- _Data entries_
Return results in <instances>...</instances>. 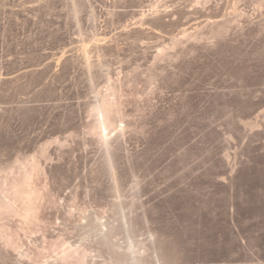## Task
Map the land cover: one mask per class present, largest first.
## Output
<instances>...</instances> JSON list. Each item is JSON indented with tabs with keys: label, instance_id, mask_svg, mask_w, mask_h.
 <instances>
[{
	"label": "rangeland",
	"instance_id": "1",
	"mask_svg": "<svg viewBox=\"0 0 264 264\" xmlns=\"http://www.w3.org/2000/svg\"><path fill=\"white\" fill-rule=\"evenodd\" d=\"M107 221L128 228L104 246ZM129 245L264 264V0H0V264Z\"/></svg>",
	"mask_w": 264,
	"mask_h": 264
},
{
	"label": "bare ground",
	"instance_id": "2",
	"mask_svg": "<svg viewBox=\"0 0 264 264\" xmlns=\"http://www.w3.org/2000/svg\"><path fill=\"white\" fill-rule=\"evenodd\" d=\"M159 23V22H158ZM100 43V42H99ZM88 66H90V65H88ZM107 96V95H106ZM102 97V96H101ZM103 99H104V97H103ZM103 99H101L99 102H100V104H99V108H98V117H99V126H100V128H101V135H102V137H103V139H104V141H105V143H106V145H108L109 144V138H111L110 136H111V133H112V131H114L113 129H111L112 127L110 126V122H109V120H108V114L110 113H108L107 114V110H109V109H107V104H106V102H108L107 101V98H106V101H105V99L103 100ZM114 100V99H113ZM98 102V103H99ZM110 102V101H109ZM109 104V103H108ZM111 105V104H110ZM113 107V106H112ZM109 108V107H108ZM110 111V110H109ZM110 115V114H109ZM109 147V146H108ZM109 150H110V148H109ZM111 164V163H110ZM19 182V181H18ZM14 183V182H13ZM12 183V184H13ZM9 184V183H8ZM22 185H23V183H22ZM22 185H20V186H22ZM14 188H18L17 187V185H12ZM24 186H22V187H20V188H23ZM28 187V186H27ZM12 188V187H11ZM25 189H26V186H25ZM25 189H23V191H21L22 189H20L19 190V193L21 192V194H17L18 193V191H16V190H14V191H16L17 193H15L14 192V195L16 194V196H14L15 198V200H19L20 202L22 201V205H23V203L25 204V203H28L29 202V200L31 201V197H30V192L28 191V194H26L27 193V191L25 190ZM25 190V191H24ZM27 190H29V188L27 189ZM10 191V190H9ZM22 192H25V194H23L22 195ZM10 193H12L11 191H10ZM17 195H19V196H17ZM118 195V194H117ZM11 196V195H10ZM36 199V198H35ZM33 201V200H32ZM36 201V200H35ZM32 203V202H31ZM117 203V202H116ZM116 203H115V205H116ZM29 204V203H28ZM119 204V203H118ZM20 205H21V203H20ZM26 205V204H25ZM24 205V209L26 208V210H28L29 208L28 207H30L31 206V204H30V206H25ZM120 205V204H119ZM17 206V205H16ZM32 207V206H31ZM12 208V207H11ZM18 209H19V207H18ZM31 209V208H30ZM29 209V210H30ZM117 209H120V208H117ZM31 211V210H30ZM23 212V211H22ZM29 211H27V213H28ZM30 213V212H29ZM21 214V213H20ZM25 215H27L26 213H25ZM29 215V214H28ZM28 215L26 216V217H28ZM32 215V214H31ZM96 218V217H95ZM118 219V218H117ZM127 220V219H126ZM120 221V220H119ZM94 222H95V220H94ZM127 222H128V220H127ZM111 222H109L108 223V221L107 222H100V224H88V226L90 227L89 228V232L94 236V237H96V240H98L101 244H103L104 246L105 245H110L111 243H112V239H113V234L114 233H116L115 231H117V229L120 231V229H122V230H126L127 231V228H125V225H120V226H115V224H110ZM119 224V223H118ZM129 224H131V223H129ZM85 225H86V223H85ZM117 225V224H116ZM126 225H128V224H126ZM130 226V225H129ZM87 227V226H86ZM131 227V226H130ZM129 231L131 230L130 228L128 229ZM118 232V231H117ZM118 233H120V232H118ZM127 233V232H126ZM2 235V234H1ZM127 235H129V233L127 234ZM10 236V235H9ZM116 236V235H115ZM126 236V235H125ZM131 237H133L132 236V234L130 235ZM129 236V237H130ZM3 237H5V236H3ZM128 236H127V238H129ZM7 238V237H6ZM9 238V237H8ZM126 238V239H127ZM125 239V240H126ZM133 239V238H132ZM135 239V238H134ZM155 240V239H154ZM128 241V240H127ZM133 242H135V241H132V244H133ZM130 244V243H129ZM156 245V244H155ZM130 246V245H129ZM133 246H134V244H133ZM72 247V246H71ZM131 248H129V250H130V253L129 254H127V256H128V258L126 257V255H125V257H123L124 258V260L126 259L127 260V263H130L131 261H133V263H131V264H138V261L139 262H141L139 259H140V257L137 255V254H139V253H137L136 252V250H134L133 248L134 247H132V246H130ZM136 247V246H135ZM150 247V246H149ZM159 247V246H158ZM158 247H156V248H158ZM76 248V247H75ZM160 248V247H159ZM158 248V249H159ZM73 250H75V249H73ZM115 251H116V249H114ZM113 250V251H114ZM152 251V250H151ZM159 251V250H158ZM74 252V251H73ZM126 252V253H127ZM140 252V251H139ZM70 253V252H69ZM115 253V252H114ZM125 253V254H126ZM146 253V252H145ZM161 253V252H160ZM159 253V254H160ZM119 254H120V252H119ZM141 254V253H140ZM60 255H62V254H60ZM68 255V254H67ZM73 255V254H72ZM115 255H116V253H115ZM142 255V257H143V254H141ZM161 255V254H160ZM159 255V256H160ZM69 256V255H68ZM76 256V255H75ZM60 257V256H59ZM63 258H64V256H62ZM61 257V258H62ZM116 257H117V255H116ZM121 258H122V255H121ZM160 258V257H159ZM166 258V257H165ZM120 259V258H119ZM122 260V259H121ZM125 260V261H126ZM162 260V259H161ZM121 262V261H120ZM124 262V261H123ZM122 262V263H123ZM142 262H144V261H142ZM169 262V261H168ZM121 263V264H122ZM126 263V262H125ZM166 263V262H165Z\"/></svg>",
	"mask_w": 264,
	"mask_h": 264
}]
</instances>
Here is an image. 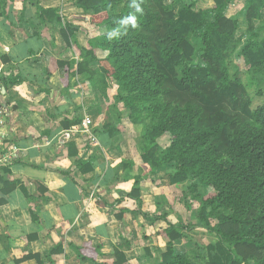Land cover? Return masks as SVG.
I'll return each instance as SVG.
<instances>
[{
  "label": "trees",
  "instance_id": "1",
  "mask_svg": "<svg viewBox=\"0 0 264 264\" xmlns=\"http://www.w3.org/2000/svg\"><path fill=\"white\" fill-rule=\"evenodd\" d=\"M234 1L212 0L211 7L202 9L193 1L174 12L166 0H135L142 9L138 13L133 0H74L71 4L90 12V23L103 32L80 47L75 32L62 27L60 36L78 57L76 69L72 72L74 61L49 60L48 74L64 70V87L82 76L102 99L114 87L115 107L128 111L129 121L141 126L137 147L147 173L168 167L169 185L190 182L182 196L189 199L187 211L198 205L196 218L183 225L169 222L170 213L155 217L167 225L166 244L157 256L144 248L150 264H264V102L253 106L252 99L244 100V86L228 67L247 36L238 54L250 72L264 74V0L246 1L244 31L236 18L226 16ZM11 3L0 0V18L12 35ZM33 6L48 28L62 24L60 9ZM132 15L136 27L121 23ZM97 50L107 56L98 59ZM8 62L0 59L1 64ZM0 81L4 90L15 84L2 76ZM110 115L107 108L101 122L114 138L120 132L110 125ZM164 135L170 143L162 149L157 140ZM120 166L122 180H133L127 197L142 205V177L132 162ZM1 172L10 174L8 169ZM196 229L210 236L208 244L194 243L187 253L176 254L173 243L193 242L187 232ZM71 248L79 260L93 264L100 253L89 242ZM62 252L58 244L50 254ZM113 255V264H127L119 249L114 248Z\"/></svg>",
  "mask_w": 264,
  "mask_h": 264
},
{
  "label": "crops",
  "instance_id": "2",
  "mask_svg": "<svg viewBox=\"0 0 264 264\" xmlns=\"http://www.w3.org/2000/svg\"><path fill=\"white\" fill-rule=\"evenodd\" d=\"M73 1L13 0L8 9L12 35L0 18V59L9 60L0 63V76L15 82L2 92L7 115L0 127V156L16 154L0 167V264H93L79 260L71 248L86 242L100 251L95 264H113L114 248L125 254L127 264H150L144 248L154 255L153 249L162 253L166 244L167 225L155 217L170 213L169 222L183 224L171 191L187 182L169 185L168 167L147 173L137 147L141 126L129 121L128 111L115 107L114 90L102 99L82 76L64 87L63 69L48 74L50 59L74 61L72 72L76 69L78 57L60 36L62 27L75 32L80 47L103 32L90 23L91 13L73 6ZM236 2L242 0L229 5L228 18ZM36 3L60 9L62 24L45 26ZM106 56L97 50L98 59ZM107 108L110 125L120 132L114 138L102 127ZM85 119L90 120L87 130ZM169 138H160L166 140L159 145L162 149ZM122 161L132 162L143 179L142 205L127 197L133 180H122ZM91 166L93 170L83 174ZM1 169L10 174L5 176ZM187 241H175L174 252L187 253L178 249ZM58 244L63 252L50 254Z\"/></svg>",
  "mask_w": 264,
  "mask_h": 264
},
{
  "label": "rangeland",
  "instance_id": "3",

- _Work required_
Report each line of the rows above that contains the string "label". Match its case exactly.

- _Response for this exercise_
<instances>...</instances> JSON list. Each item is JSON indented with tabs with keys: label, instance_id, mask_svg, mask_w, mask_h.
	"label": "rangeland",
	"label": "bare ground",
  "label": "trees",
  "label": "crops",
  "label": "rangeland",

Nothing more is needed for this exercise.